The act allows certain expenses associated with registered apprenticeship programs to count as qualified higher education expenses for purposes of Sec. 529.

The Sec. 6651 failure-to-file penalty is increased to $435.

The new kiddie tax in Sec. 1(j)(4), which was introduced by the law known as the Tax Cuts and Jobs Act (TCJA), P.L. 115-97, is repealed.


The act also extends many expired tax provisions. Among those extended through 2020 are:

  • Sec. 108(a)(1)(E), which excludes from gross income the discharge of qualified principal residence indebtedness income;
  • The Sec. 163(h)(3) treatment of mortgage insurance premiums as qualified residence interest, which permits a taxpayer whose income is below certain thresholds to deduct the cost of premiums on mortgage insurance purchased in connection with acquisition indebtedness on the taxpayer's principal residence;
  • The 7.5% (instead of 10%) adjusted-gross-income floor for medical expense deductions in Sec. 213(f); and
  • Sec. 222, which provides an above-the-line deduction for qualified tuition and related expenses.

Also extended were various incentives for employment and economic growth and for energy production and efficiency.

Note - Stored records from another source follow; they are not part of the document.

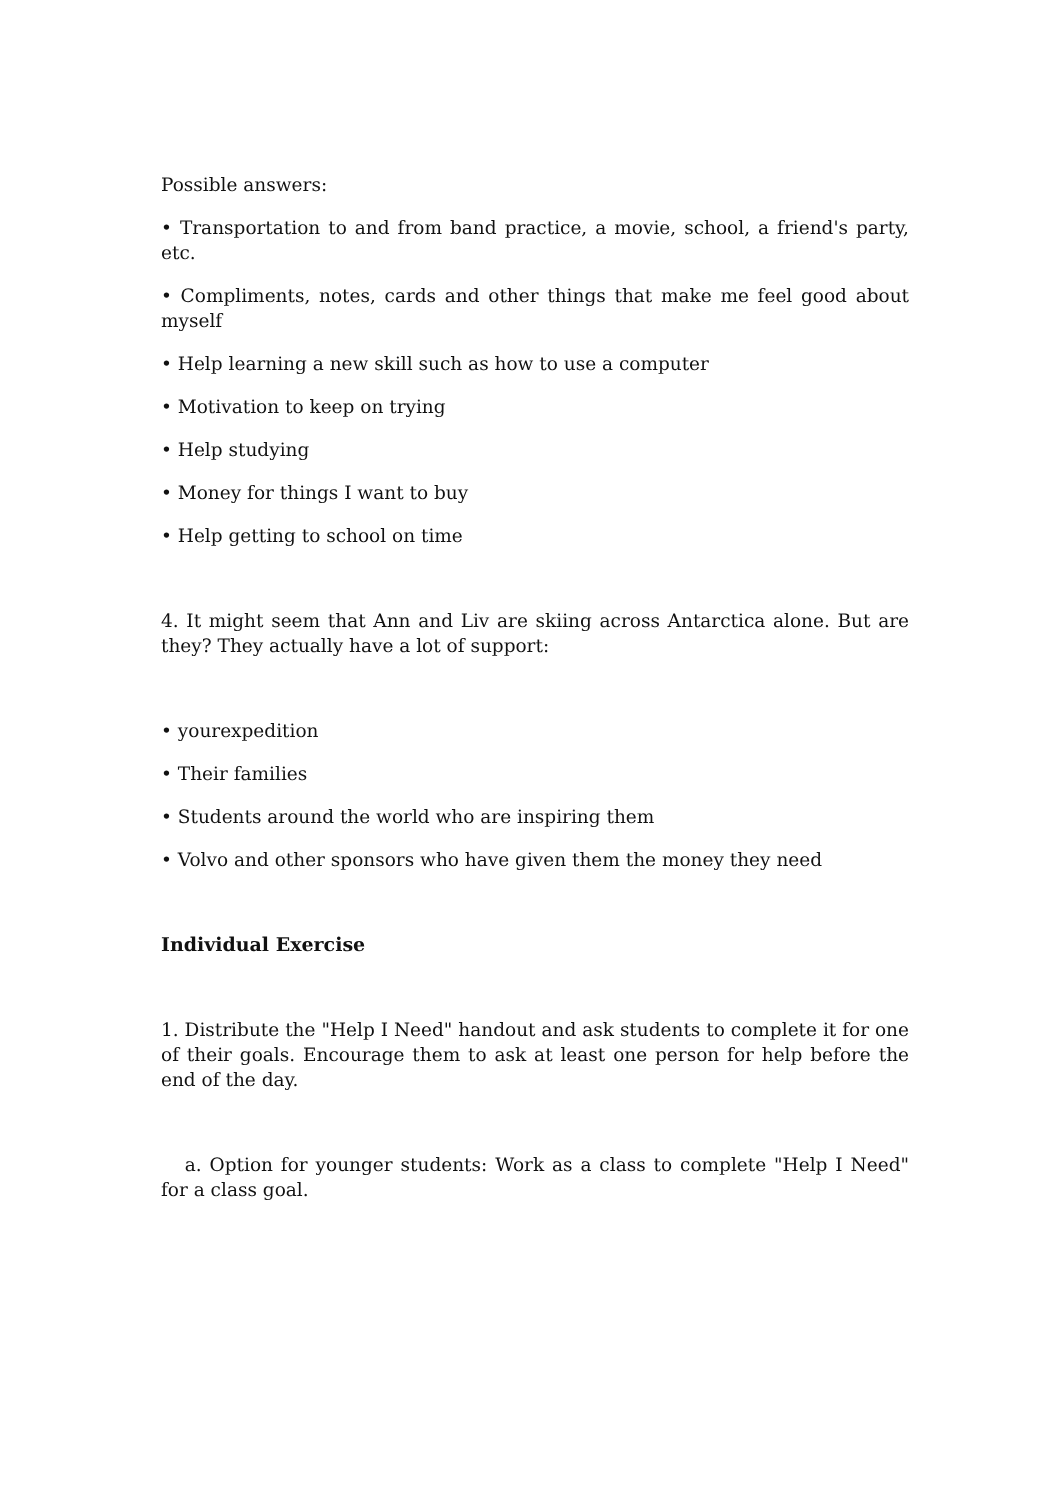Possible answers:
• Transportation to and from band practice, a movie, school, a friend's party, etc.
• Compliments, notes, cards and other things that make me feel good about myself
• Help learning a new skill such as how to use a computer
• Motivation to keep on trying
• Help studying
• Money for things I want to buy
• Help getting to school on time
4. It might seem that Ann and Liv are skiing across Antarctica alone. But are they? They actually have a lot of support:
• yourexpedition
• Their families
• Students around the world who are inspiring them
• Volvo and other sponsors who have given them the money they need
Individual Exercise
1. Distribute the "Help I Need" handout and ask students to complete it for one of their goals. Encourage them to ask at least one person for help before the end of the day.
a. Option for younger students: Work as a class to complete "Help I Need" for a class goal.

A number of credits that were scheduled to expire at the end of 2019 were extended through 2020. These include the Sec. 45D new markets tax credit, the Sec. 45S employer credit for paid family and medical leave, the Sec. 51 work opportunity tax credit, and the Sec. 35 credit for health insurance costs of eligible individuals.

Disaster tax relief

The act also provides tax relief for victims of various disasters occurring in 2018, 2019, and up to 30 days after Dec. 20, 2019. Eligible taxpayers can make tax-favored withdrawals from retirement plans. The legislation also enacts an employee retention credit for eligible employers equal to 40% of qualified wages, which are wages paid to an employee during the time the employer's business is not operating due to a natural disaster (up to 150 days after the disaster).

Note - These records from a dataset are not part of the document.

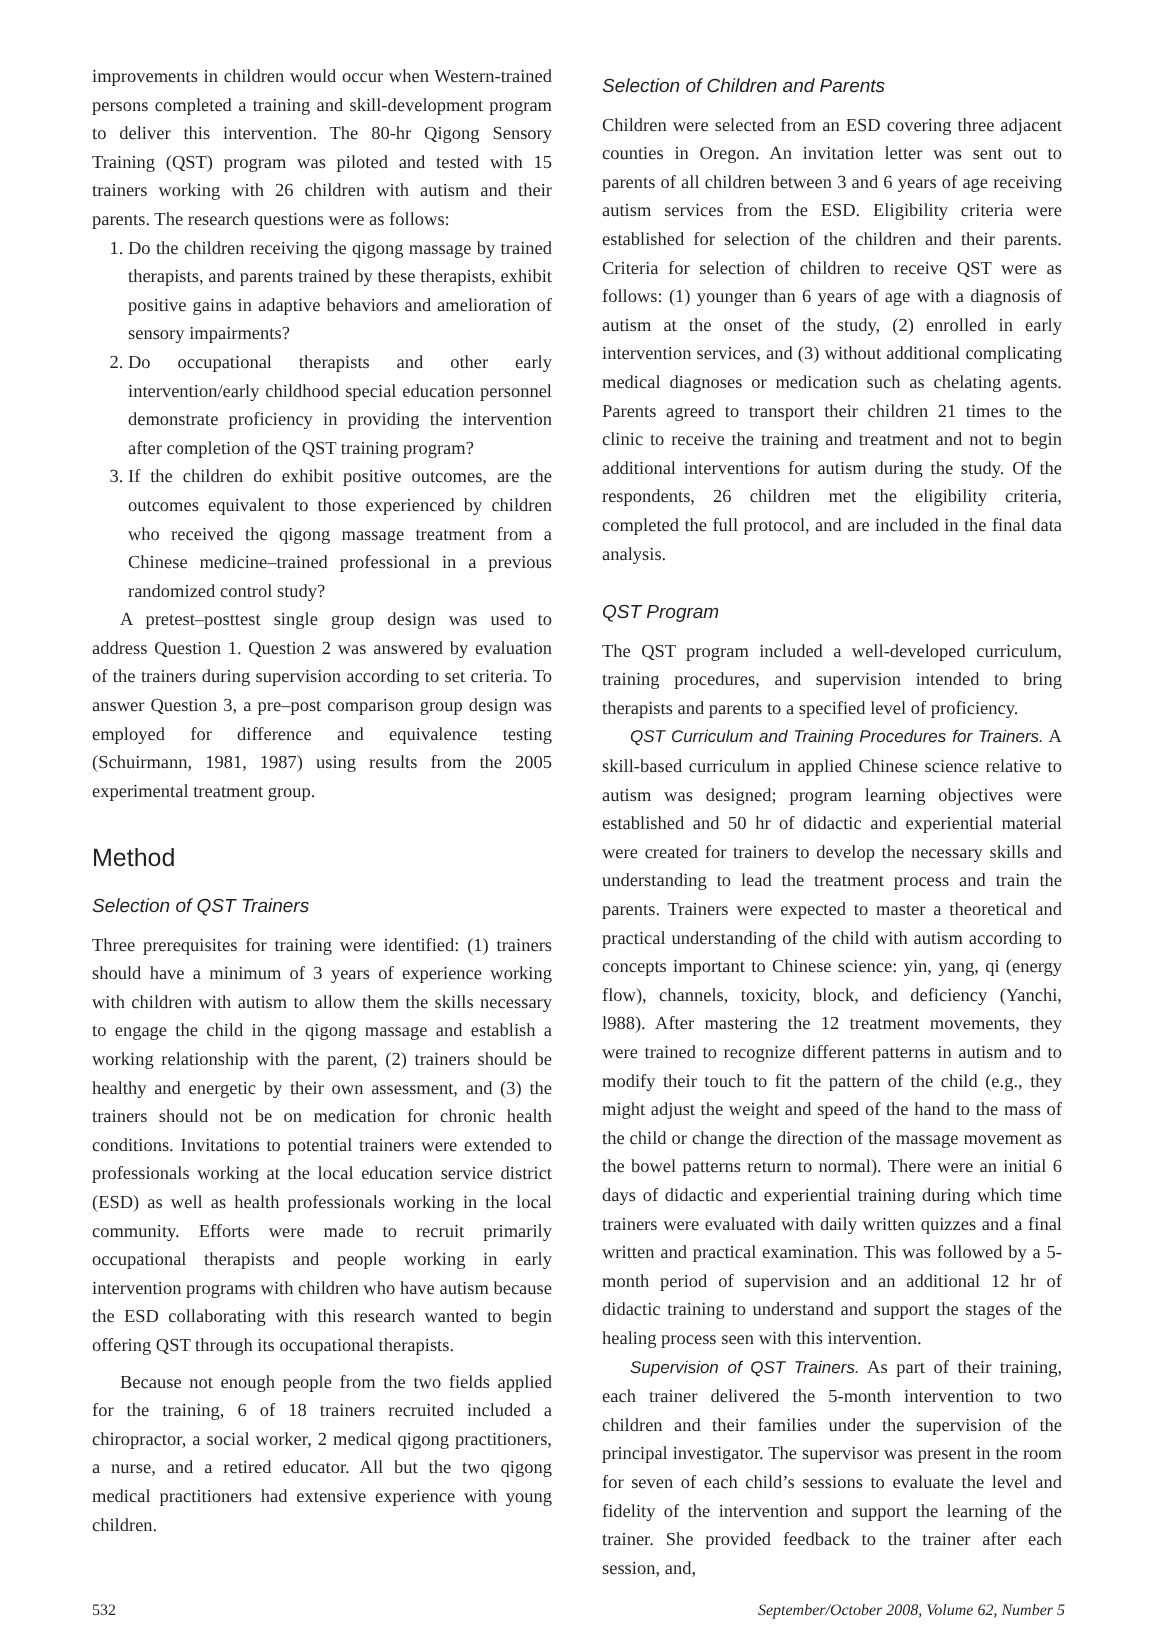improvements in children would occur when Western-trained persons completed a training and skill-development program to deliver this intervention. The 80-hr Qigong Sensory Training (QST) program was piloted and tested with 15 trainers working with 26 children with autism and their parents. The research questions were as follows:
1. Do the children receiving the qigong massage by trained therapists, and parents trained by these therapists, exhibit positive gains in adaptive behaviors and amelioration of sensory impairments?
2. Do occupational therapists and other early intervention/early childhood special education personnel demonstrate proficiency in providing the intervention after completion of the QST training program?
3. If the children do exhibit positive outcomes, are the outcomes equivalent to those experienced by children who received the qigong massage treatment from a Chinese medicine–trained professional in a previous randomized control study?
A pretest–posttest single group design was used to address Question 1. Question 2 was answered by evaluation of the trainers during supervision according to set criteria. To answer Question 3, a pre–post comparison group design was employed for difference and equivalence testing (Schuirmann, 1981, 1987) using results from the 2005 experimental treatment group.
Method
Selection of QST Trainers
Three prerequisites for training were identified: (1) trainers should have a minimum of 3 years of experience working with children with autism to allow them the skills necessary to engage the child in the qigong massage and establish a working relationship with the parent, (2) trainers should be healthy and energetic by their own assessment, and (3) the trainers should not be on medication for chronic health conditions. Invitations to potential trainers were extended to professionals working at the local education service district (ESD) as well as health professionals working in the local community. Efforts were made to recruit primarily occupational therapists and people working in early intervention programs with children who have autism because the ESD collaborating with this research wanted to begin offering QST through its occupational therapists.
Because not enough people from the two fields applied for the training, 6 of 18 trainers recruited included a chiropractor, a social worker, 2 medical qigong practitioners, a nurse, and a retired educator. All but the two qigong medical practitioners had extensive experience with young children.
Selection of Children and Parents
Children were selected from an ESD covering three adjacent counties in Oregon. An invitation letter was sent out to parents of all children between 3 and 6 years of age receiving autism services from the ESD. Eligibility criteria were established for selection of the children and their parents. Criteria for selection of children to receive QST were as follows: (1) younger than 6 years of age with a diagnosis of autism at the onset of the study, (2) enrolled in early intervention services, and (3) without additional complicating medical diagnoses or medication such as chelating agents. Parents agreed to transport their children 21 times to the clinic to receive the training and treatment and not to begin additional interventions for autism during the study. Of the respondents, 26 children met the eligibility criteria, completed the full protocol, and are included in the final data analysis.
QST Program
The QST program included a well-developed curriculum, training procedures, and supervision intended to bring therapists and parents to a specified level of proficiency.
QST Curriculum and Training Procedures for Trainers. A skill-based curriculum in applied Chinese science relative to autism was designed; program learning objectives were established and 50 hr of didactic and experiential material were created for trainers to develop the necessary skills and understanding to lead the treatment process and train the parents. Trainers were expected to master a theoretical and practical understanding of the child with autism according to concepts important to Chinese science: yin, yang, qi (energy flow), channels, toxicity, block, and deficiency (Yanchi, l988). After mastering the 12 treatment movements, they were trained to recognize different patterns in autism and to modify their touch to fit the pattern of the child (e.g., they might adjust the weight and speed of the hand to the mass of the child or change the direction of the massage movement as the bowel patterns return to normal). There were an initial 6 days of didactic and experiential training during which time trainers were evaluated with daily written quizzes and a final written and practical examination. This was followed by a 5-month period of supervision and an additional 12 hr of didactic training to understand and support the stages of the healing process seen with this intervention.
Supervision of QST Trainers. As part of their training, each trainer delivered the 5-month intervention to two children and their families under the supervision of the principal investigator. The supervisor was present in the room for seven of each child’s sessions to evaluate the level and fidelity of the intervention and support the learning of the trainer. She provided feedback to the trainer after each session, and,
532 September/October 2008, Volume 62, Number 5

The act also implements special rules for disaster-related personal casualty losses and for determining earned income for purposes of the Sec. 32 earned income tax credit. The act also introduces automatic 60-day filing extensions for certain taxpayers affected by federally declared disasters.

Parking as UBTI

Finally, the act repeals Sec. 512(a)(7), which was enacted by the TCJA and which required tax-exempt employers that provide qualified transportation fringe benefits or parking to employees to pay unrelated business income tax on the amount by which a deduction is not allowable under Sec. 274.